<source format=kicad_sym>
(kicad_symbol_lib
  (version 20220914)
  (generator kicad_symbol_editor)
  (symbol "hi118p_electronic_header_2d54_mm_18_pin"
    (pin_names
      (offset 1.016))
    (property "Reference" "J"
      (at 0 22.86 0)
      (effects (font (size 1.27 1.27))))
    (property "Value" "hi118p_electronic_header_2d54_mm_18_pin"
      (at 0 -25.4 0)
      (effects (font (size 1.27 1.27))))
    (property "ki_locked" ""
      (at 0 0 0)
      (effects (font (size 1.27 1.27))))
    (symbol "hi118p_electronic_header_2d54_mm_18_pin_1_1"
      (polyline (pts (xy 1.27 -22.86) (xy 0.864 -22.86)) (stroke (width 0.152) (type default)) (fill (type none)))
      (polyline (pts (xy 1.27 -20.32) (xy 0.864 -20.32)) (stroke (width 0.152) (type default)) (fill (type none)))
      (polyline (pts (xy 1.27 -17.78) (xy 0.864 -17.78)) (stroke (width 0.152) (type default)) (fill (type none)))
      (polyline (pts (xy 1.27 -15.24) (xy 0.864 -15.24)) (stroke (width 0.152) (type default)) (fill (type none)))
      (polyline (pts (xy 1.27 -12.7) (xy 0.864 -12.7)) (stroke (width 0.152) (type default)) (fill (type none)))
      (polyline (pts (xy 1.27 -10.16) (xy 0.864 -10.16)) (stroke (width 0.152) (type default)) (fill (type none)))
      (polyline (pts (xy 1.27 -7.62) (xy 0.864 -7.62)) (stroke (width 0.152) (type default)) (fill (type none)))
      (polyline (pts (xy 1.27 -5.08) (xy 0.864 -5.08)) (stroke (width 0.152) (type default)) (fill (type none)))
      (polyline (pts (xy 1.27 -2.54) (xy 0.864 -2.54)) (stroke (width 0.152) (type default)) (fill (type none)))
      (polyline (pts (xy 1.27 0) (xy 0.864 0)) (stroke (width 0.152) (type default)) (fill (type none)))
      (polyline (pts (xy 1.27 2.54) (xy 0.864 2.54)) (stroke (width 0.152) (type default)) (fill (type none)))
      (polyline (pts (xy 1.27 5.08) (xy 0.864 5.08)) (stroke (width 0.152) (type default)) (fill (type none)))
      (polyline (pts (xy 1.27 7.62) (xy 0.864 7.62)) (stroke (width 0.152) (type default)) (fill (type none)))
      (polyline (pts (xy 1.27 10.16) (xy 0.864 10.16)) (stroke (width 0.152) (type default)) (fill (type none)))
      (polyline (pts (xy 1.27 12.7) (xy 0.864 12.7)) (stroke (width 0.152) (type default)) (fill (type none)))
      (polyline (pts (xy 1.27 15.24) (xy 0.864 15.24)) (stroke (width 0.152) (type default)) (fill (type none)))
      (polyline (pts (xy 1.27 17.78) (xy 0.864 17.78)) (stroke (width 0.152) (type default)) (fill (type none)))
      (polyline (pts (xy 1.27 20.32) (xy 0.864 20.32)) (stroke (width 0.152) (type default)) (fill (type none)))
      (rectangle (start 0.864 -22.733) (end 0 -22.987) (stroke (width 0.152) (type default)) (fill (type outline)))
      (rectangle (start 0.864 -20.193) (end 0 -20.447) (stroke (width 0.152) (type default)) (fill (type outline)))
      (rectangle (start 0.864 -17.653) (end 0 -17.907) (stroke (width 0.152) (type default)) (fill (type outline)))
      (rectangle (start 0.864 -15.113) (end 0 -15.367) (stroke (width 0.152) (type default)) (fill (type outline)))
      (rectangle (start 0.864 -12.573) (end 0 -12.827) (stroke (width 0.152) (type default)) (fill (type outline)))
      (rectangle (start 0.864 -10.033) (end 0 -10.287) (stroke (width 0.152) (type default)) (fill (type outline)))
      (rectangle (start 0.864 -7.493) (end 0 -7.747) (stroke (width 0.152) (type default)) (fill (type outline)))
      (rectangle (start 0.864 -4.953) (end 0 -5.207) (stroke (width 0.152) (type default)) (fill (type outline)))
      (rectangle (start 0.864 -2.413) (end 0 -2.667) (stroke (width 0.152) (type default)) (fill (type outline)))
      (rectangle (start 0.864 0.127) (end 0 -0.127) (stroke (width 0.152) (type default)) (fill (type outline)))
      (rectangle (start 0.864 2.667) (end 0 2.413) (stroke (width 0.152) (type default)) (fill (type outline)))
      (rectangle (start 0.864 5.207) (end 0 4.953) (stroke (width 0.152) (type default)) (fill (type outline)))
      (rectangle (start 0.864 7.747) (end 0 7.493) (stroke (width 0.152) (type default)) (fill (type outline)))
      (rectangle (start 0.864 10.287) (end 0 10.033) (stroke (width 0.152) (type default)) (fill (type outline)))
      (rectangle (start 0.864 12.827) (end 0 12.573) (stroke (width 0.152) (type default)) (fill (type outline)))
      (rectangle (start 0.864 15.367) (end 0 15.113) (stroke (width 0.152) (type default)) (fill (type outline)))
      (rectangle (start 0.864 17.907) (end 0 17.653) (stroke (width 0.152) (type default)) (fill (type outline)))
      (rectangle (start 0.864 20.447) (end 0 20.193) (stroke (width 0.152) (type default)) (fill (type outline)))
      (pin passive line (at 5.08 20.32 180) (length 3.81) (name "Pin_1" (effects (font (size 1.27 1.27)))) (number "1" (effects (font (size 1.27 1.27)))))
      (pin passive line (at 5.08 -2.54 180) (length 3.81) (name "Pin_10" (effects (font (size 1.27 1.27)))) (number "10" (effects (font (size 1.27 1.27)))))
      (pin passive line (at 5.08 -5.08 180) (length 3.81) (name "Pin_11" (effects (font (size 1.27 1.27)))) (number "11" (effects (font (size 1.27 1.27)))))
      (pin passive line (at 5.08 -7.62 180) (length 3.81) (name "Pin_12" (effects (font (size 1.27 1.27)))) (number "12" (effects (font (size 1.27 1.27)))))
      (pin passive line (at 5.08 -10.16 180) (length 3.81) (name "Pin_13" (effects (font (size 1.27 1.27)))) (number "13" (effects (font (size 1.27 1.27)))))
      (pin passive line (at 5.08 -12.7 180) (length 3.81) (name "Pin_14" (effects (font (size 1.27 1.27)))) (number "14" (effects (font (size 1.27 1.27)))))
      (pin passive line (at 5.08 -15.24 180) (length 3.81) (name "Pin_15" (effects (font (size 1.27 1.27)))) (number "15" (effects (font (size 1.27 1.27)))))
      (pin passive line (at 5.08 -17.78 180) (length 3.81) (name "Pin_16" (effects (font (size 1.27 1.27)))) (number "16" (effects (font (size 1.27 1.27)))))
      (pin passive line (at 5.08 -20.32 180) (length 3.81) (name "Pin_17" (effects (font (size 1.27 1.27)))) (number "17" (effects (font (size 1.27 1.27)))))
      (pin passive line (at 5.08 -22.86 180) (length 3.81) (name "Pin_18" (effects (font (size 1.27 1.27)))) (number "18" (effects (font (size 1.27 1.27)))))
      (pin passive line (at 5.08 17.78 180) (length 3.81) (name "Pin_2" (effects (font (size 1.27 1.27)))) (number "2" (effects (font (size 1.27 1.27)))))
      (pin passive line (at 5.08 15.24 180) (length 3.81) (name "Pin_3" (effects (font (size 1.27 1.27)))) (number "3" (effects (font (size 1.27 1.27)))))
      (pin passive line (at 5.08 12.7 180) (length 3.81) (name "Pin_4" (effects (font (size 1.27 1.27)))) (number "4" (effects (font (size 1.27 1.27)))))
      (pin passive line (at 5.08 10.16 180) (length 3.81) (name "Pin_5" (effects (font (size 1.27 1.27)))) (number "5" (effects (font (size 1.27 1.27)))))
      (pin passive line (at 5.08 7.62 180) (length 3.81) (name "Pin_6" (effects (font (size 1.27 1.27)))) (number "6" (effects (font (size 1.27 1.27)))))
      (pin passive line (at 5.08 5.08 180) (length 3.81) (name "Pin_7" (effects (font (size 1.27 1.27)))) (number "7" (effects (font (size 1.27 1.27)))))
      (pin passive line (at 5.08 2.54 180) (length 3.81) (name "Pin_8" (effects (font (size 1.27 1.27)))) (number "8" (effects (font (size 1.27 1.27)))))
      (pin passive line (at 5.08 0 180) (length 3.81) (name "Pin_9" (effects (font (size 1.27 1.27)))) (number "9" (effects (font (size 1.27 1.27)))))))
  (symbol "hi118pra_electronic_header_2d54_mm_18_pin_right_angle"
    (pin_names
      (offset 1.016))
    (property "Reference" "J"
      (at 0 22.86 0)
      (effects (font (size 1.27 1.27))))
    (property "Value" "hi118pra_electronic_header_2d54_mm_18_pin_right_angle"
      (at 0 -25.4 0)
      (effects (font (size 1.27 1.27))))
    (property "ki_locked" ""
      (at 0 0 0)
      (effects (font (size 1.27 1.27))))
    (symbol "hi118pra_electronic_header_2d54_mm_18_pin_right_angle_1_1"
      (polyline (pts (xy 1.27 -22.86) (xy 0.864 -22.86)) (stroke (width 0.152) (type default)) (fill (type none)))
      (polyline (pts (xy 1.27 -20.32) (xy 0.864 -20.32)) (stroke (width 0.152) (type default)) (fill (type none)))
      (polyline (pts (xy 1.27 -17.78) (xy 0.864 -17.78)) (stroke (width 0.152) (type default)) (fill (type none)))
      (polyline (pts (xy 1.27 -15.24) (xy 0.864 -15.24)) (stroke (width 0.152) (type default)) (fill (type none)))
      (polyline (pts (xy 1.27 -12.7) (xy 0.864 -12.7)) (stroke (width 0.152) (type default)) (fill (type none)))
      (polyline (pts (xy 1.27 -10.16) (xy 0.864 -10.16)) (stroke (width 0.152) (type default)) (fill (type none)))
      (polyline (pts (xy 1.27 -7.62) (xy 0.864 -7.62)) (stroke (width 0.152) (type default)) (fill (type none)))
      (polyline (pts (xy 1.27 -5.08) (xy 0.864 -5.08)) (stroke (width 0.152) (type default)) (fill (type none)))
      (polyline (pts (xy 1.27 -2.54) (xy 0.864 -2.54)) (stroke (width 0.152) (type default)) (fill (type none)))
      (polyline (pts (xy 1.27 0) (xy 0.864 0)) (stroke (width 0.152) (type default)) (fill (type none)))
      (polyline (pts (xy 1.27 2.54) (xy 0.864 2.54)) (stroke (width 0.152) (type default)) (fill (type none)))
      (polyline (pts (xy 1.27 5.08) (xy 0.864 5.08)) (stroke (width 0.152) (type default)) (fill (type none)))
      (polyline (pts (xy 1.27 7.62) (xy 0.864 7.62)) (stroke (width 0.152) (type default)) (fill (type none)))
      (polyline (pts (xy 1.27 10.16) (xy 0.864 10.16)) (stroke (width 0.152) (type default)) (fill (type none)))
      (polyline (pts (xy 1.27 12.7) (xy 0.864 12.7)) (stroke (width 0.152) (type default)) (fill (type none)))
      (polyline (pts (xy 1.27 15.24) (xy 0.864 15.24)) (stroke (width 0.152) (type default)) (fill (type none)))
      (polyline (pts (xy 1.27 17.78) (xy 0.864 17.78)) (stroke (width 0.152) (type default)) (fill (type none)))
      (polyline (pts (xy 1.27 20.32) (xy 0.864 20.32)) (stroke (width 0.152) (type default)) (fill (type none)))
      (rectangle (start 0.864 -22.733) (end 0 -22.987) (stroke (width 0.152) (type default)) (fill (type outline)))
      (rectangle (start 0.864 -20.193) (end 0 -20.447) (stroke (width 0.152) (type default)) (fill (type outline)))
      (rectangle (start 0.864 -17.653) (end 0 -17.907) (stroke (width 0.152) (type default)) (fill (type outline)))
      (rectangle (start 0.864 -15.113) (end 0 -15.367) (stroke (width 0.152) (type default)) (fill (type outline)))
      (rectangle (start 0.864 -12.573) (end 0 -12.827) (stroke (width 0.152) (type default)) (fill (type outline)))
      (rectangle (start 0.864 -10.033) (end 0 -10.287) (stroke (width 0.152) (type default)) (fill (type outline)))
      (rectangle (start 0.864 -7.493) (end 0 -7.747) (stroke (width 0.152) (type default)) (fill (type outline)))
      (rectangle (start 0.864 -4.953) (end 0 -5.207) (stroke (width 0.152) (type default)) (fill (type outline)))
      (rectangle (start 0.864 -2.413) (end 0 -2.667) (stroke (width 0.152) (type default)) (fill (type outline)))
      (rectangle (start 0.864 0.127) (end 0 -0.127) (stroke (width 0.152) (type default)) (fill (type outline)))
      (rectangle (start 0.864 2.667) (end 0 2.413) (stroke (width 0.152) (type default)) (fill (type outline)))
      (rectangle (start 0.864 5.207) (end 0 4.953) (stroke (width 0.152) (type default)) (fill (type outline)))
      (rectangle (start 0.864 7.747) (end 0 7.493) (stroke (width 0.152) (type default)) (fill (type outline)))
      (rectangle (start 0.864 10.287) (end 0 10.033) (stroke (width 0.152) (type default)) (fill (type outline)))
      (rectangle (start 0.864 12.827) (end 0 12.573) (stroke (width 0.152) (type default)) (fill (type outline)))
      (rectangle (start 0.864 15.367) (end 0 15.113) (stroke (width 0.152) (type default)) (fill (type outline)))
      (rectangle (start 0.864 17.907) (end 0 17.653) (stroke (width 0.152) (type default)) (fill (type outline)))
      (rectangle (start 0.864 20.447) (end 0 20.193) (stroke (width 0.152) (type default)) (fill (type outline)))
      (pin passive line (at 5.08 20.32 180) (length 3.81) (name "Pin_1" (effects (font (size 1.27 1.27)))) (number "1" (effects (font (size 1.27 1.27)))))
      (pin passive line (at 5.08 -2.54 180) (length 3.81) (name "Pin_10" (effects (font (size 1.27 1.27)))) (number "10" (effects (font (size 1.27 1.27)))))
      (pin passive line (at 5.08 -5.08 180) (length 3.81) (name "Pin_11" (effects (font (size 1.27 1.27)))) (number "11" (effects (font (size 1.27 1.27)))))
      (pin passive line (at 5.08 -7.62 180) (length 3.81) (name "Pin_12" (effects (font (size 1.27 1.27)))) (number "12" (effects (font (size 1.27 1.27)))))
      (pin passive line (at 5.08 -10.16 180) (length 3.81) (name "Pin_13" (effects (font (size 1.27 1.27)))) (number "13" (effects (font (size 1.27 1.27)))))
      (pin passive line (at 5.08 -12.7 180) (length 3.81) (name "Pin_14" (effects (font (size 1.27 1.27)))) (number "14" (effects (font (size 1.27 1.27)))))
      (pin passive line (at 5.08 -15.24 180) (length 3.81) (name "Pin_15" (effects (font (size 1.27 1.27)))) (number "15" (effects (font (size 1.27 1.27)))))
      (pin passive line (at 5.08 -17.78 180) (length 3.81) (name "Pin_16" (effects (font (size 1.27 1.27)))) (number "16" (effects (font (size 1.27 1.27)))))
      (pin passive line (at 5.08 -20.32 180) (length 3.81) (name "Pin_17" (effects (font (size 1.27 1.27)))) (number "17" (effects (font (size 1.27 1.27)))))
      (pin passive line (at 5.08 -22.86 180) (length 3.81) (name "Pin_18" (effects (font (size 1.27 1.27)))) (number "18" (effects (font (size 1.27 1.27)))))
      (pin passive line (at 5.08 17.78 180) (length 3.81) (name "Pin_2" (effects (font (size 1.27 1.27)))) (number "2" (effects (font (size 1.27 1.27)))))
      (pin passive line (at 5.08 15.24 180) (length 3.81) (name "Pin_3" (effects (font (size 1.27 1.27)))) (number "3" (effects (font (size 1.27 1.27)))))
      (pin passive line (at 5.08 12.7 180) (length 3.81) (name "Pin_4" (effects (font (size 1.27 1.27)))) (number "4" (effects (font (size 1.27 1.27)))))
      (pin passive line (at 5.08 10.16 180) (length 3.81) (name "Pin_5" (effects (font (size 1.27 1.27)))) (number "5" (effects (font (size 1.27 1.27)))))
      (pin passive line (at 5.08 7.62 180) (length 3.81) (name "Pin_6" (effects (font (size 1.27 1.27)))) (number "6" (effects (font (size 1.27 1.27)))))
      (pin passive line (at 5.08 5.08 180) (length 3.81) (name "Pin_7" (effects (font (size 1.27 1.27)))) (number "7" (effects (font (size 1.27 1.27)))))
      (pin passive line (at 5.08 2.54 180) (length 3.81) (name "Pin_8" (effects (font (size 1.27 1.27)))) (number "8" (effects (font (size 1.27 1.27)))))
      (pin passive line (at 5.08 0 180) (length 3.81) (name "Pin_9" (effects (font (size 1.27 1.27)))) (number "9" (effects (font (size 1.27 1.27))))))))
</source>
• • • • • • •
> Problem requirements
Copy from the entries above each line in which the string "Value" can be found.

> Exercise answer
    (property "Value" "hi118p_electronic_header_2d54_mm_18_pin"
    (property "Value" "hi118pra_electronic_header_2d54_mm_18_pin_right_angle"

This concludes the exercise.